CSP originated in 1968 during a time of heightened racial tensions in the city and the country. That year saw the assassination of the Rev. Dr. Martin Luther King, Jr., sparking civil unrest across the U.S. in the wake of his death. In Washington, D.C., protests lasted for days as the city’s black community demanded social equity and improved living conditions and brought their anger with the status quo to the forefront of the District’s consciousness.
Recognizing the university’s need to better engage with its community, the program initially welcomed students from underserved areas in the District. CSP has expanded over the decades and now attracts students from all over the nation, including U.S. territories such as Puerto Rico and Guam.
Even though she is far from her native Guam, Marah Rosales (COL ’22) has found that CSP cultivated a welcoming environment as she transitions to her new home at Georgetown. “Even if I wasn’t able to talk to everyone in CSP, I know that if I see their face in the hallway, or outside in the campus, I feel a sense of community,” she said. “I know that they’re always going to be there to support me because we are all going through the same things.”

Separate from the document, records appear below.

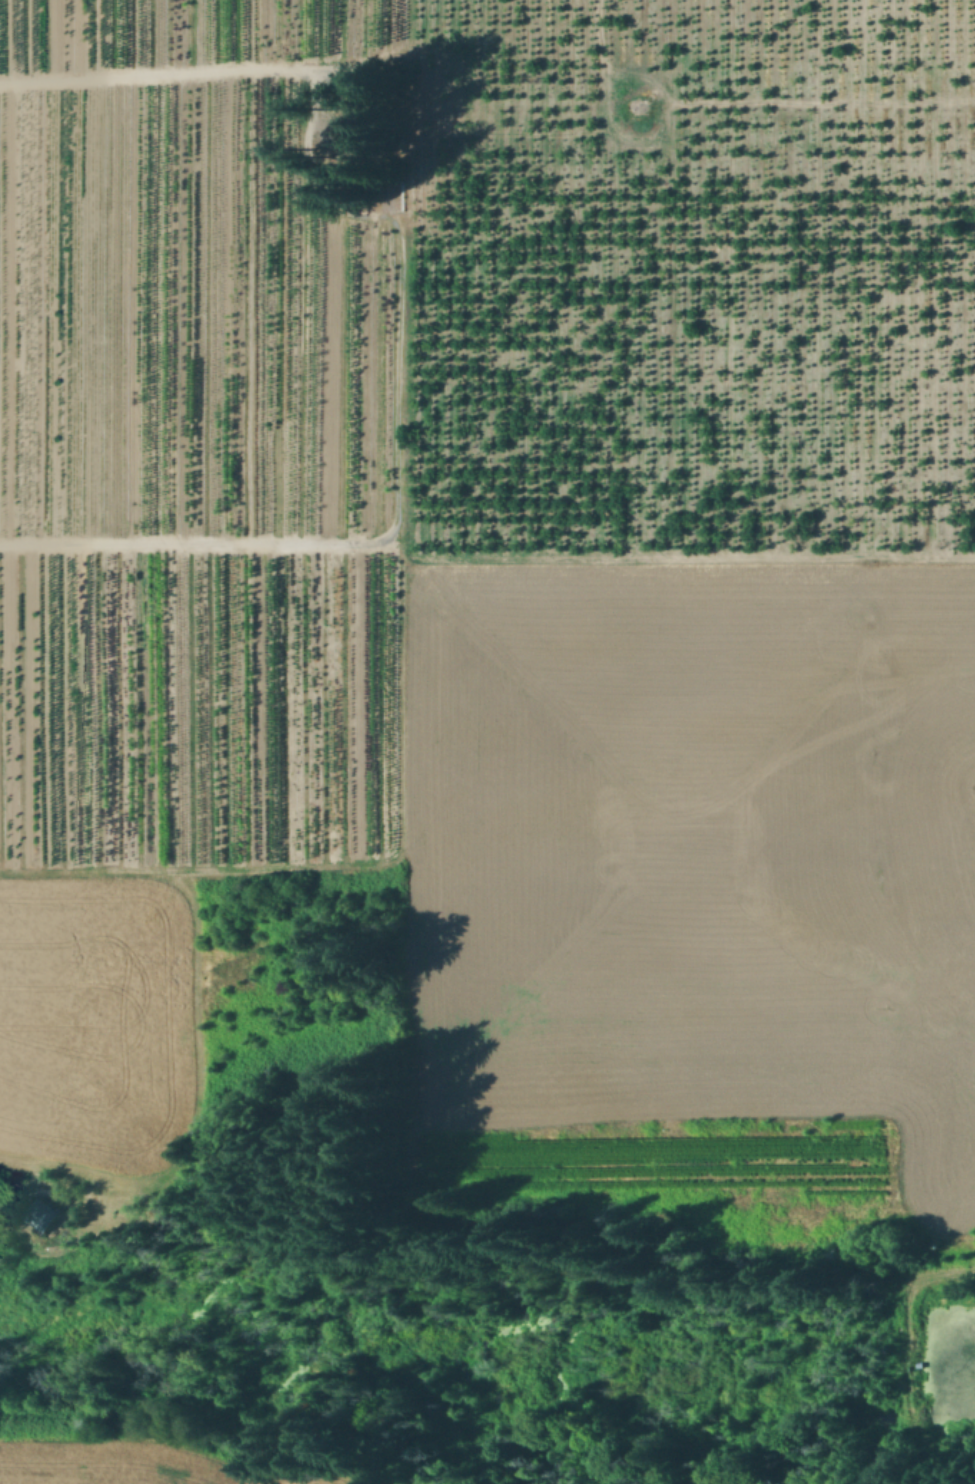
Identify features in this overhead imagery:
road: (392, 314)
crop: (692, 882)
road: (10, 1197)
building: (48, 1216)
crop: (141, 1463)

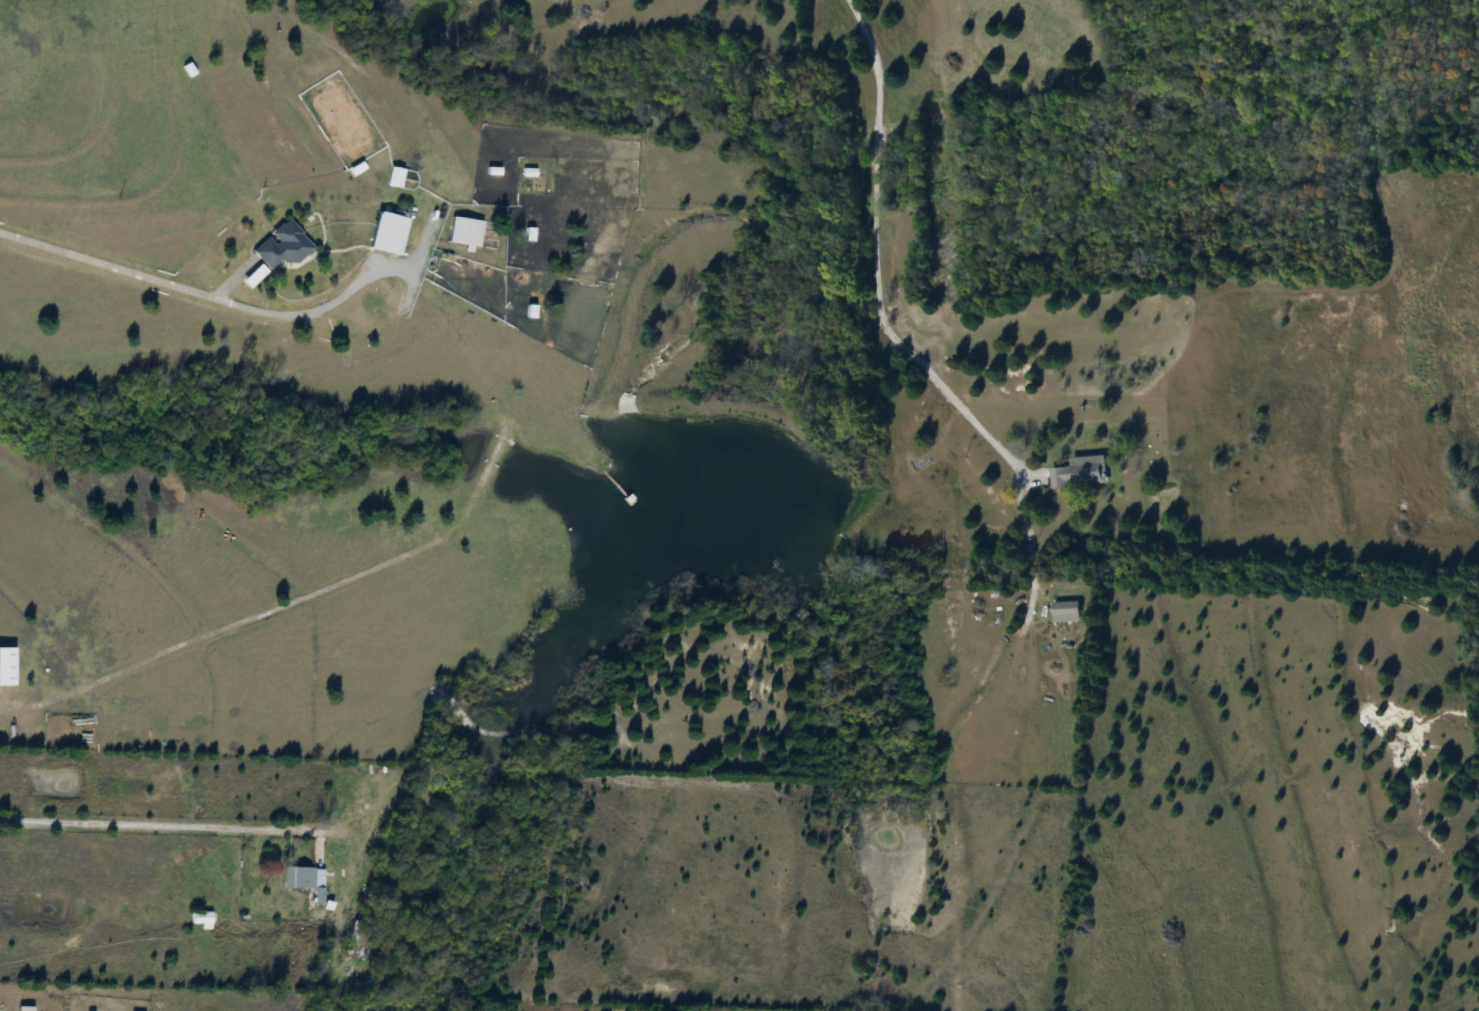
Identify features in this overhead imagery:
building: (391, 177)
building: (462, 231)
building: (385, 233)
building: (278, 246)
road: (211, 305)
road: (869, 329)
building: (1078, 472)
building: (32, 677)
road: (173, 824)
building: (302, 880)
building: (197, 920)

As another first year, Neri acknowledges the significance CSP has played in her life as well, and it is something she wants to preserve at Georgetown.
“CSP provides that community that we talk about. It’s not something that can be written down on paper—it’s something that’s felt,” she said. “Just being part of this community makes me want to give back, keep this program alive because it has done so much for me.”
Faculty members, as well as students, find the program rewarding.
Academic Director of CSP Elizabeth Velez (GSAS ’83) has worked with the program for 38 years. She is also a professor in the Women and Gender Studies program and fell in love with CSP during her first years at Georgetown. “If I could have just made up a job that would have been the best job of my life, it’s this one,” she said. “Working with these students is just a joyful experience, in the classroom, out of the classroom”
Devita Bishundat, director of CSP, views it as a major asset to the Georgetown community as a whole. “The Community Scholars Program is Georgetown at its best. It lives out many of the Jesuit values including academic excellence, cura personalis, and community in diversity,” she wrote in an email to the Voice. “It truly is the soul of Georgetown.”
With the commemoration of its 50th anniversary, the CSP community hopes there will be plenty more scholars to walk through its door.
“The care they pour into one another is nothing short of beautiful,” Bishundat wrote. “The Scholars go on to be change makers on campus and beyond the front gates, and to say we’ve been doing this for 50 years now is a gift—one worth celebrating.”